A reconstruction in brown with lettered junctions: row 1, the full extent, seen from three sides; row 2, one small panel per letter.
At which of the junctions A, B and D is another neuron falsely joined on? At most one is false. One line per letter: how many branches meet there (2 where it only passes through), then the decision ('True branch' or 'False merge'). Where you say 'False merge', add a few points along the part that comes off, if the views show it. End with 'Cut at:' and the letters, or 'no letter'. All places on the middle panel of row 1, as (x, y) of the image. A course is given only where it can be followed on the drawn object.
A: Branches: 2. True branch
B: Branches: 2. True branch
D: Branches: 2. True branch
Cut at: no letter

──────

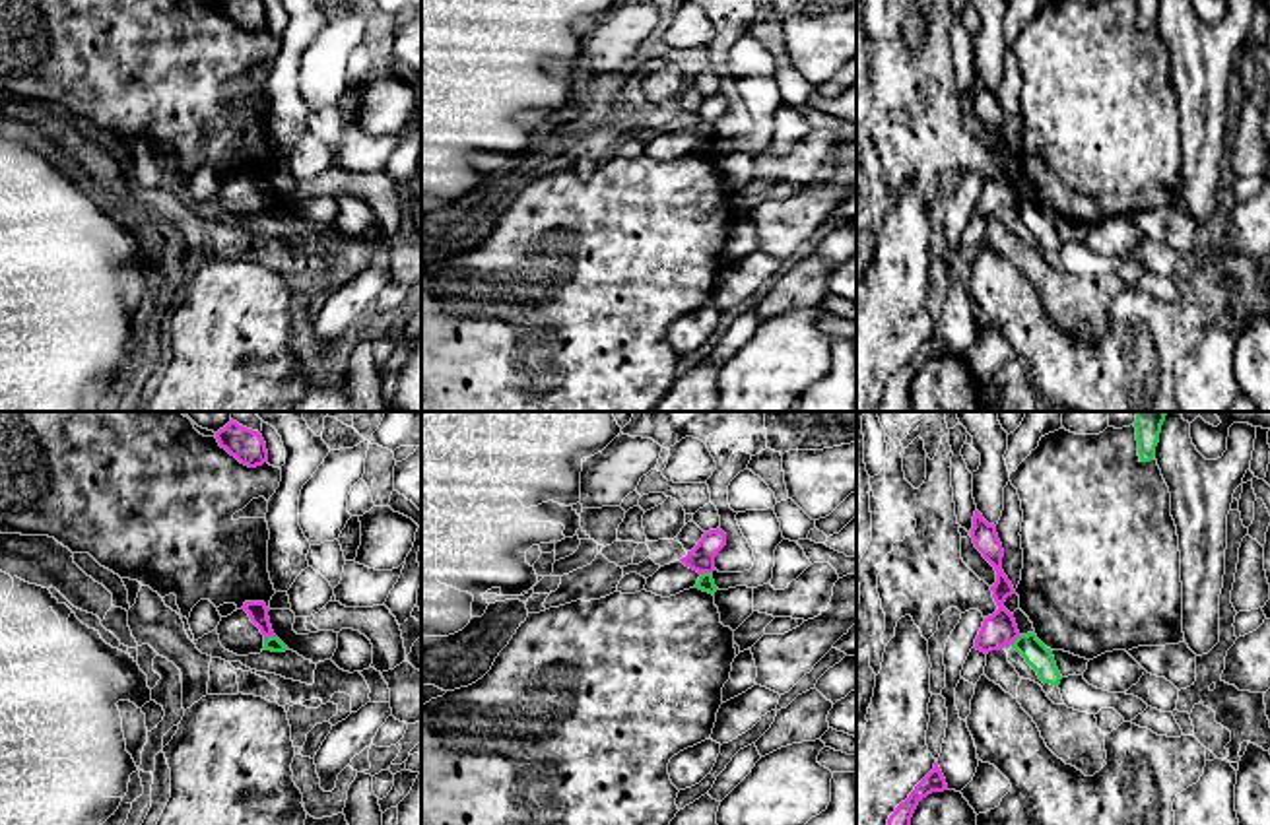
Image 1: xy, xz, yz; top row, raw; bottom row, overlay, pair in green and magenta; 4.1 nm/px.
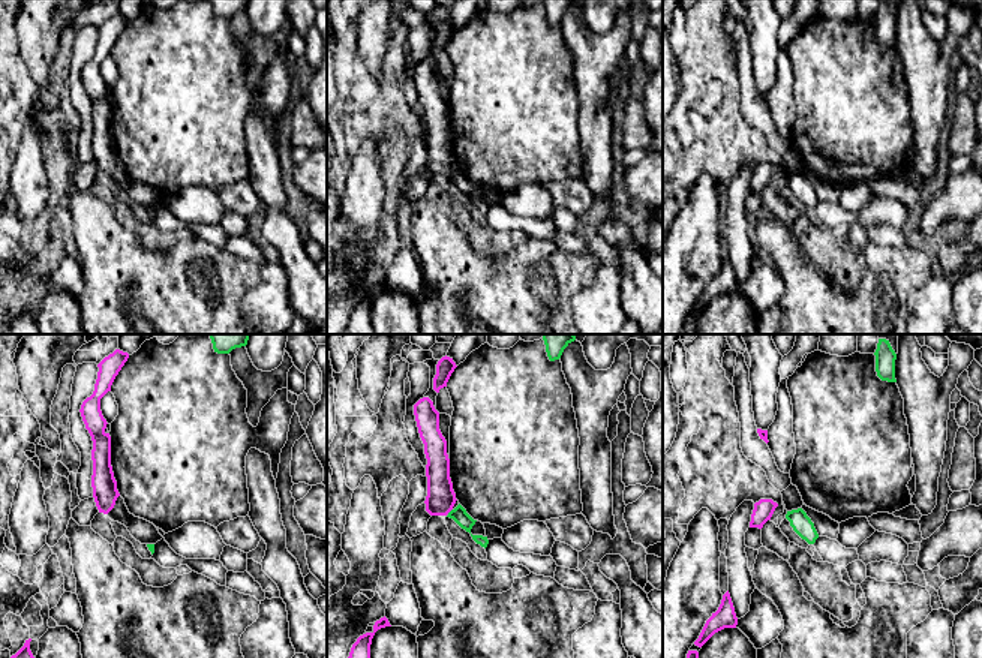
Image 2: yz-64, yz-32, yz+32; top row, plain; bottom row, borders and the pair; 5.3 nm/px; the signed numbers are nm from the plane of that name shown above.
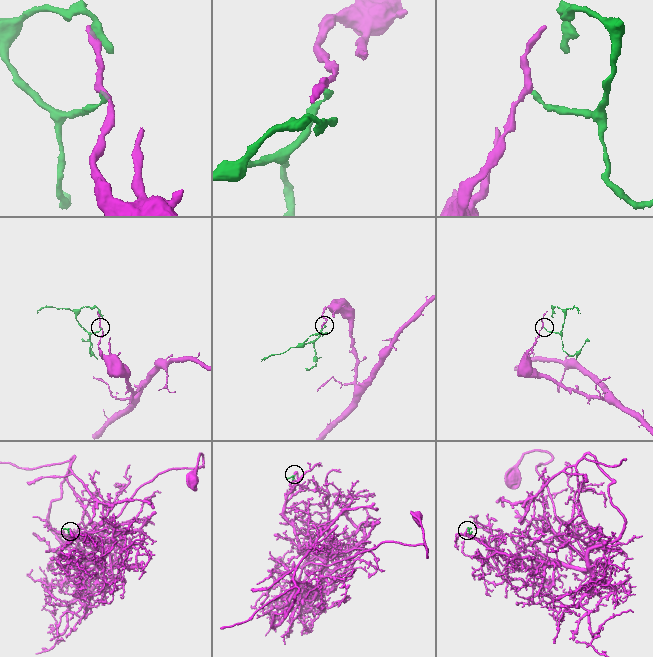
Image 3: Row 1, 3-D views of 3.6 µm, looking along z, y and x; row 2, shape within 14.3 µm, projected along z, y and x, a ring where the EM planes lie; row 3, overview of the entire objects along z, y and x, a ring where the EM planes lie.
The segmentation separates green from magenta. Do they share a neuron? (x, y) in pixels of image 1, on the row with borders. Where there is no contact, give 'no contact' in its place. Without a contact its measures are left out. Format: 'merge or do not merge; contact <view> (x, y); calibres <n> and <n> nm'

──────

* _WHAT YOU SHOULD DO_:
Count how many lines of the entries contain the word "from", and respond with that count only.

* _TASK ANSWER_:
3